Jansen is a lot more open now than he was a a month ago based on that image – I don’t think its subtle. That is almost always a good move as is ditching a leg kick. To me the real story is how he made it to this point making such simple mistakes. I think that is a good insight into the reality of being a real baseball player as opposed to managing a baseball sim or sitting in a cubicle looking at spreadsheets saying what should players need to do. The game has always been about constant adjustments and maintenance. In this case, those are very basic fundamentals that any 12 y/o is aware of but over the course of a season things get weird. I think it also tells you how little instruction and real reflection and analysis takes place at the highest level – I think people talk about it a lot more than do anything. In any dynasty Jansen is probably incredibly overvalued but in a redraft (he was top 100 in the PL list lol) anyone with a pulse is a worth an add at C. I think he is exactly the kind of player that is wildly overvalued. Only a few C are really worth the own in a given year and you are probably just as well off adding the other C that just hit for two weeks and doesn’t have the hype… whoever that is at a given time. I like the idea of adding him, but it is just a streaking C add in all likelihood. I don’t think anyone should overvalue the idea of an above average catcher as it just isn’t valuable. I have embraced going full stream-mode with Cs for a few years now and I haven’t looked back. Emoji Movie is in fact terrible. I also think The Croods is painful to actually pay attention to and they are making a sequel – its one of my least favorites.

Tim

A lot of good info but the one major mistake to leave out is he is dealing with professionals, pitchers and staffs that analyze everything about a batters tendencies.

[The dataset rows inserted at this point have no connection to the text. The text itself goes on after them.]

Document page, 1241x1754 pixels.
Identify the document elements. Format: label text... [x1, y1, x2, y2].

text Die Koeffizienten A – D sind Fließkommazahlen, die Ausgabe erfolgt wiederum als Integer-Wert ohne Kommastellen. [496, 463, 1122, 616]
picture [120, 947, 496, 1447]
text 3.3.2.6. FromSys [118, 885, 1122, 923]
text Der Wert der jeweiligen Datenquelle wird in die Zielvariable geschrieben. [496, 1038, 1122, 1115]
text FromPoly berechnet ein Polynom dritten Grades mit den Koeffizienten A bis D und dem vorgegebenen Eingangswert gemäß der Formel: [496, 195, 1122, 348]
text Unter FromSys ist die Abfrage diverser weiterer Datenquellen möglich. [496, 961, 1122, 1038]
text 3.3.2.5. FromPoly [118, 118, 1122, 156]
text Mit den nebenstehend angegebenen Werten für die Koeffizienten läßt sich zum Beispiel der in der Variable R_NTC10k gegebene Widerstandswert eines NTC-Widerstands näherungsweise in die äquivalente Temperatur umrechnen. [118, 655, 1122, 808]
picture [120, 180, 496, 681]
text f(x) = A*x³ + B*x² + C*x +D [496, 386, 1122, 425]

There simply isnt enough data yet on Jansen. Mistakes on pitches arent likely going to happen to often. He may not get as many good looks at pitches and his walk count may go up. Either way, he is showing why the Jays have brought him along thru the ranks, and has had success at every level, no reason his success track will stop now.

Ryan

I have Novarez. But I picked Jansen up to see if this is for real. I can’t carry two catchers very long, but thought he was worth the hold for now.

Nicklaus Gaut

I hate to be the new guy coming in hot with corrections, but the only way there’s only one good Steven Segal movie is if you mean that only one is just good because of all the rest being masterpieces…Glimmer Man, Shadow Man, The Foreigner, Today You Die…Boom. There’s four amazing Segal movies, right there. And who can forget his haunting performance as Dr. Wesley McClaren in The Patriot or as hardboiled ex-CIA agent Jake Hopper in Belly of the Beast? Clementine, Pistol Whipped, Attack Force. There’s three more. All fantastic. So fantastic, in fact, that they had to go straight to video because theatres weren’t big enough to contain them. Professor Robert Burns. Out For A Kill. Mic drop.